Are there any neutron stars near enough for astronomers to observe them optically? If not, then how close are we to having the technology to do so?
Yes, there are lots of optical observations of isolated (non-pulsar) neutron stars. Such observations have been done for many, many years.
An early example would be Kulkarni & van Kerwijk (1998) who detected optical radiation from the counterpart to RX0720.4-3125. The authors discuss various mechanisms that include thermal emission from the surface (if its young) or accretion from the ISM or magnetospheric processes.
Another example is a claimed thermal optical emission detection from the isolated neutron star RXJ185635-3754 by Walter & Matthews (1997). A picture of this is shown below, obtained by HST.

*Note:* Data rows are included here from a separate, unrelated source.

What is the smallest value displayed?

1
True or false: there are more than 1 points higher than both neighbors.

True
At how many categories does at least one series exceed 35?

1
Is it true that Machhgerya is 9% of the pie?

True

Non-thermal emission detected from pulsars is even older news. Cocke et al. (1969) detected optical pulsations from the Crab pulsar. Several more pulsars, including millisecond pulsars have been detected at optical wavelengths (e.g. Shearer & Golden 2002; Sutaria et al. 2003).
Knowing the pulse period and phase of a known pulsar facilitates detection by allowing the accumulation of photons at particular times. Old-style photoelectric photometers were well suited to this.

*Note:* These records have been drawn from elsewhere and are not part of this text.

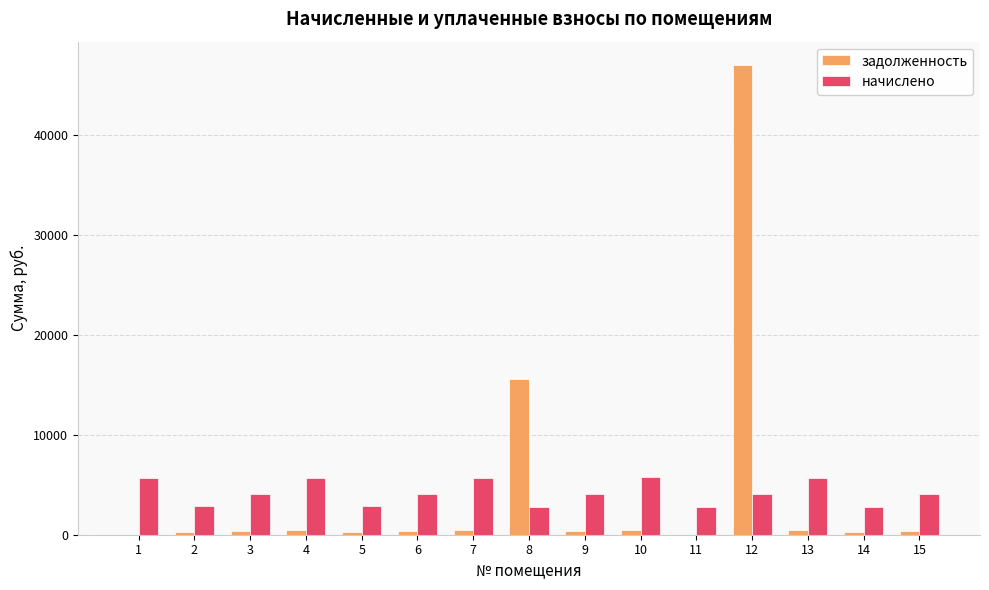

What is the maximum value for начислено?

5819.5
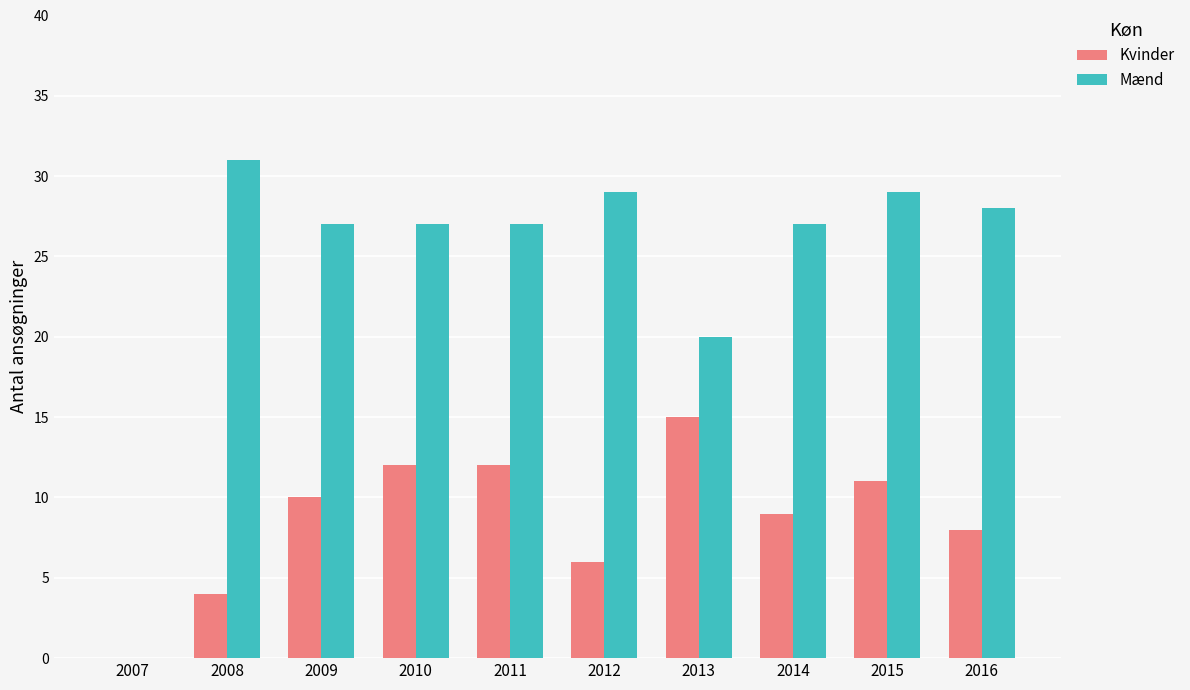

What is the highest value of the Mænd series?

31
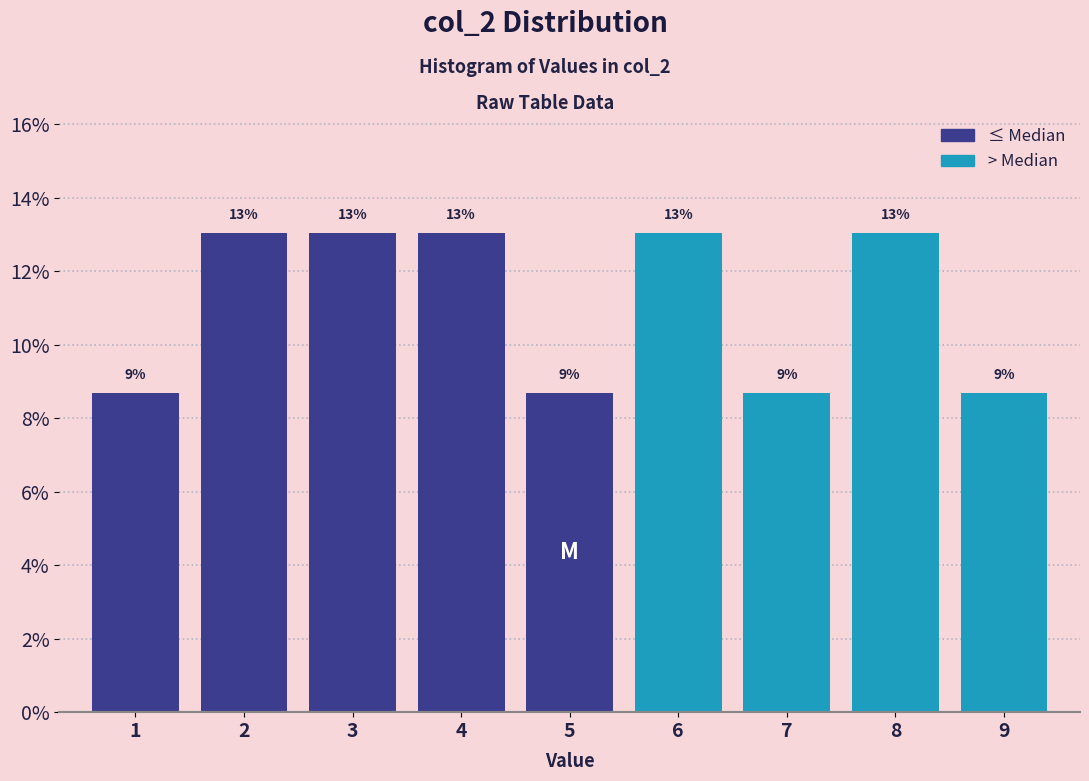

Are the bars horizontal?

No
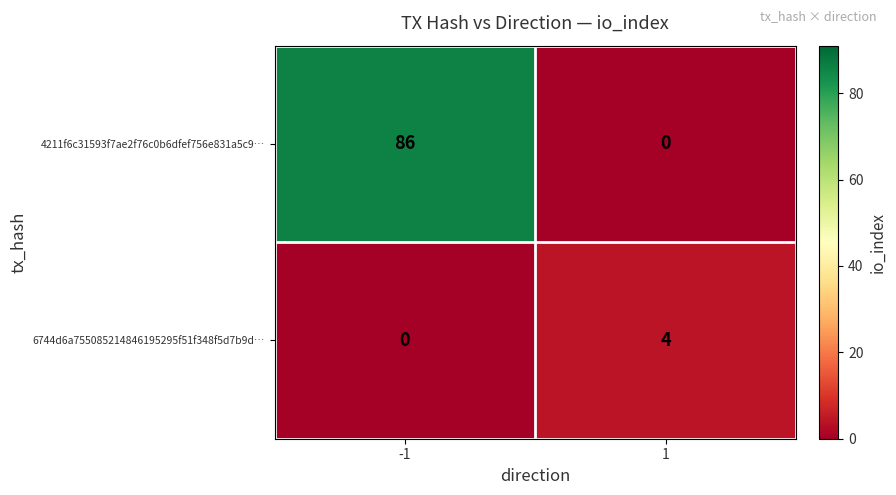

Between -1 and 1, which series saw the biggest shift?

4211f6c31593f7ae2f76c0b6dfef756e831a5c9…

There have been a few detected in the visible range by Hubble Space telescope and Keck observatory. The magnitude is less than 25 for the Hubble image(PSR0656+14). Neutron stars are very hot, 600,000 or more Kelvin and very small (Hubble star was 28 kilometers in diameter) so their visible luminosity is very low. The emission is redshifted due to General Relativity effects but remains mostly in the X-ray range for the black body peak radiation.